[Stored entries]
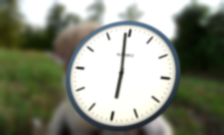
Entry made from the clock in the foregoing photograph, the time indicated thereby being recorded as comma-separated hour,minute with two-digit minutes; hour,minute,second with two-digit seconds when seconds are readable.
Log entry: 5,59
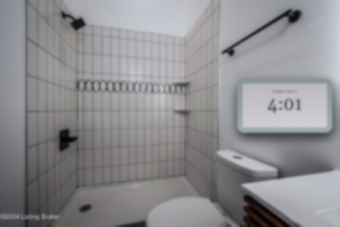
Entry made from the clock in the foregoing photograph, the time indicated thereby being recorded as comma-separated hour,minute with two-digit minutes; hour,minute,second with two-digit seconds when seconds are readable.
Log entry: 4,01
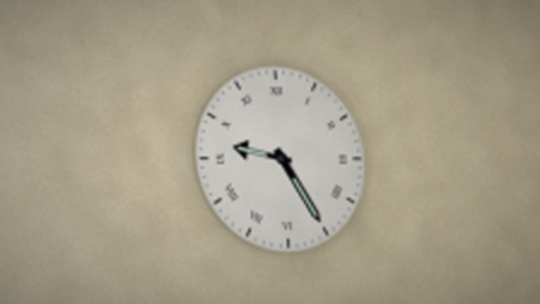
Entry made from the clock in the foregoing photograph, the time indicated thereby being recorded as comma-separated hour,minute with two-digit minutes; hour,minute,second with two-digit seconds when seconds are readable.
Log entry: 9,25
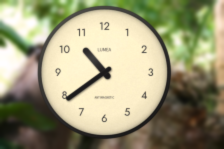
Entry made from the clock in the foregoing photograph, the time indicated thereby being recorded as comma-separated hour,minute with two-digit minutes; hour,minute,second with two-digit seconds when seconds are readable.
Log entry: 10,39
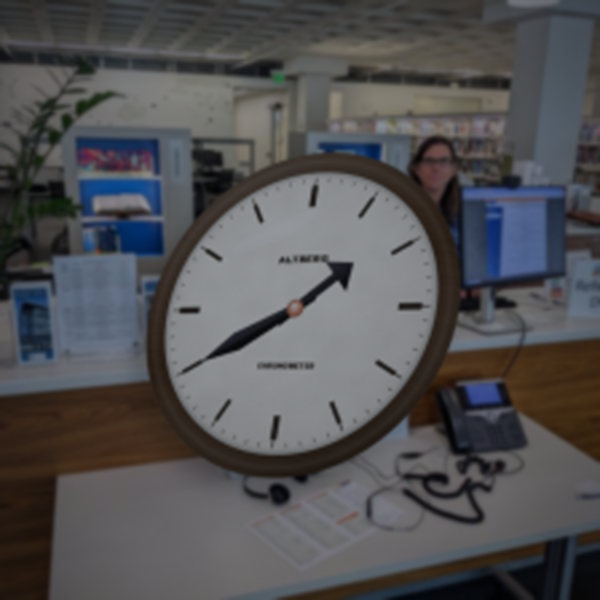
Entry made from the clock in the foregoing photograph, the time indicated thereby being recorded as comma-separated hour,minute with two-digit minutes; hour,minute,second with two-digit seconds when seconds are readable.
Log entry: 1,40
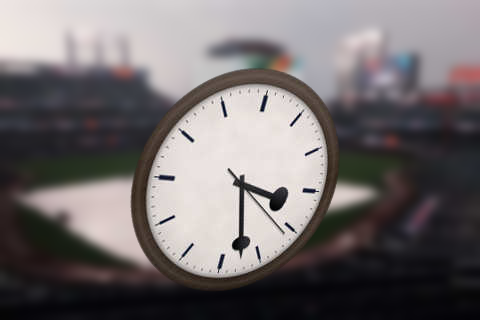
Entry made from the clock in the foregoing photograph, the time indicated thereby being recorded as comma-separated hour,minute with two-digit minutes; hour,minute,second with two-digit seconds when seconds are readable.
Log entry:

* _Given task_:
Reproduce every one of the records above without the pictures, substituting "Recorded time" for each occurrence of "Log entry" and leaving all other text unaltered.

* _Output_:
Entry made from the clock in the foregoing photograph, the time indicated thereby being recorded as comma-separated hour,minute with two-digit minutes; hour,minute,second with two-digit seconds when seconds are readable.
Recorded time: 5,59
Entry made from the clock in the foregoing photograph, the time indicated thereby being recorded as comma-separated hour,minute with two-digit minutes; hour,minute,second with two-digit seconds when seconds are readable.
Recorded time: 4,01
Entry made from the clock in the foregoing photograph, the time indicated thereby being recorded as comma-separated hour,minute with two-digit minutes; hour,minute,second with two-digit seconds when seconds are readable.
Recorded time: 9,25
Entry made from the clock in the foregoing photograph, the time indicated thereby being recorded as comma-separated hour,minute with two-digit minutes; hour,minute,second with two-digit seconds when seconds are readable.
Recorded time: 10,39
Entry made from the clock in the foregoing photograph, the time indicated thereby being recorded as comma-separated hour,minute with two-digit minutes; hour,minute,second with two-digit seconds when seconds are readable.
Recorded time: 1,40
Entry made from the clock in the foregoing photograph, the time indicated thereby being recorded as comma-separated hour,minute with two-digit minutes; hour,minute,second with two-digit seconds when seconds are readable.
Recorded time:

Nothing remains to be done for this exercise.